I have an ancient PC at home. It’s from the 2007-08 period. The processor is a some dual core outdated, stone-age one. The motherboard is something from Lenovo Thinkcentre range with onboard SiS Mirage 3 graphics. The RAM is a 2 GB DDR2 333 MHz stick. The monitor is quite decent though, apart from other peripherals. There’s an 80 GB Hitachi hard disk, helped by a 1 TB Western Digital My Passport Ultra external hard disk.
I’m honestly surprised I could dual-boot it, throw Microsoft Office 2010 at it and play games like Counter Strike, let alone have a dozen tabs open in Google Chrome. The PC came with Windows XP. I upgraded first to Windows 7 and then to Windows 8. The dual-boot setup I have right now is a combination of Windows 7 and Windows 8.1.
Long story short, I needed an upgrade.
I began searching about building a PC. There are a ton of amazing, in-depth tutorials from Newegg, EasyPCBuilder etc. After spending days understanding how it’s all done, I started researching about the parts that I’d need. My requirements are:
- Document editing
- Lots of internet browsing
- Media – music, photos and videos. I watch a lot of shows and movies
- Moderate gaming – Counter Strike, Battlefield 4, CS: GO and some other titles I don’t know the names of. I don’t play games, my brother does
With those modest requirements in mind, I went about looking for reviews for different processors and motherboards, as those two will be the most important items I’ll need to purchase.
After having a dilemma between Intel Pentium G3258 and Core i3 4130, I was advised that although the G3258 is a lot cheaper, the Core i3 4130 will be a better choice in the long-term. I don’t want to keep upgrading often, so I decided i3 4130 will be a much wiser choice. I won’t dwell on the differences between the i3 and the G3258, but you can compare the two here.
I then realized there’s a refreshed version of i3 4130 called the i3 4150, part of the Haswell Refresh lineup. There’s not a lot of difference between the two, both features- and price-wise. I went ahead with the Core i3 4150.
Price: Cost me around Rs. 5840 after all discounts and cashbacks.

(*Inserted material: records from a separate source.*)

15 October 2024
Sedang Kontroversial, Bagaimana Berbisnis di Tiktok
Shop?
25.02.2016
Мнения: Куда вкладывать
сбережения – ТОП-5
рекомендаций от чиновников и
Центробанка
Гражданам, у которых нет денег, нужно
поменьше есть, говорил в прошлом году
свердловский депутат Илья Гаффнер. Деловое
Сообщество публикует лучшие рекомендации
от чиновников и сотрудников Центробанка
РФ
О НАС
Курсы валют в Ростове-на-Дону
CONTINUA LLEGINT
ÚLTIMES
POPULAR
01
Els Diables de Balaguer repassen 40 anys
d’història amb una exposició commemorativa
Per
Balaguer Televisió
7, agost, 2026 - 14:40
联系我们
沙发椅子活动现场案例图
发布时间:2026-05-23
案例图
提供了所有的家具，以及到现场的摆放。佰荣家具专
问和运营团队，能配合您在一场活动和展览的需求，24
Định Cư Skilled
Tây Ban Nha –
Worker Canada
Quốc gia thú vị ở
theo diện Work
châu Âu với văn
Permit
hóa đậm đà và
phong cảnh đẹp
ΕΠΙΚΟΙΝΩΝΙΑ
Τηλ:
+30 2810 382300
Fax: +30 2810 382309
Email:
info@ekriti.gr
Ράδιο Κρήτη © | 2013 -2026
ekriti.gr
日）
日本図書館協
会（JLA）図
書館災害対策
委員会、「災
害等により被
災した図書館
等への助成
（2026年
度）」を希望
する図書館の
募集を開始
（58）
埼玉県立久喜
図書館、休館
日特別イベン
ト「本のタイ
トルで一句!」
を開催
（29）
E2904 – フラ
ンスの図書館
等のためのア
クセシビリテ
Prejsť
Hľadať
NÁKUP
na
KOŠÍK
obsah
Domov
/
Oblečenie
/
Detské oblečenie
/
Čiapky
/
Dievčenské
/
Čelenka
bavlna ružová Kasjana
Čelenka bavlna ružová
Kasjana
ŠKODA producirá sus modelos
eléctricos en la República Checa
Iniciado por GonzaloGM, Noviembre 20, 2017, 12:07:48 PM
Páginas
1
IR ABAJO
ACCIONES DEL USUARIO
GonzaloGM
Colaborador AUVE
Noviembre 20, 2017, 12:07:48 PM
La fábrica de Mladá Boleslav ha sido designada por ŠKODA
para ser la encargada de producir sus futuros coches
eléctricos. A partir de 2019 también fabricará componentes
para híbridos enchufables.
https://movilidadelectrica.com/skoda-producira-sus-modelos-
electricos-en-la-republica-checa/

Next up was the motherboard. There are a wide variety of options out there. Asus, Gigabyte, ASRock and even Intel if you’re feeling rich. The Core i3 4150 processor supports the FCLGA1150 socket, so I shortlisted Asus H81M-CS and the Gigabyte H81M-S1. I went ahead with the Asus for after-sales service options. You can pretty much choose any of the two, but Asus seemed better to me. It’s a bit pricier, but it’s the same thing as Gigabyte.
Price: Cost me around Rs. 2720 after all discounts and cashbacks.
I needed RAM as well, seeing as the Asus motherboard and the i3 4150 both don’t support DDR2 sticks. I went with the Corsair Vengeance DDR3 4 GB, a single 4 GB stick. Using a single stick will save my costs if I want to increase it. The Asus H81M-CS motherboard comes with two channels for RAM.
Price: Cost me around Rs. 2300 after all discounts and cashbacks.
Hard disk: Not decided yet
I’m yet to finalize on this. I’m still wondering if I should reuse the old hard disk or get a new, more spacious one. I’ll update this post when I decide.
Case: Local purchase
I’ll be buying one locally. I need a microATX case.
Price: ~Rs. 1000
Monitor: Will be reusing the current monitor.
Peripherals: Mouse, keyboard, speakers etc, will be reused.
Total cost: Rs. 12,000
So far, all the purchases have cost me around Rs. 12,000. I got a great deal on the processor, motherboard and RAM. The case will cost around Rs. 1,000, which is included in the total cost. Local prices are not really good, plus sites like Snapdeal and Flipkart are running some really good cashback offers. Snapdeal is offering way lower prices with 7% auto-discounts. I was expecting the entire build to cost around Rs. 15000, but due to the cashback and discounts, the price came down by nearly 20%.
Next up will be the assembly. I can’t wait for the products to be delivered.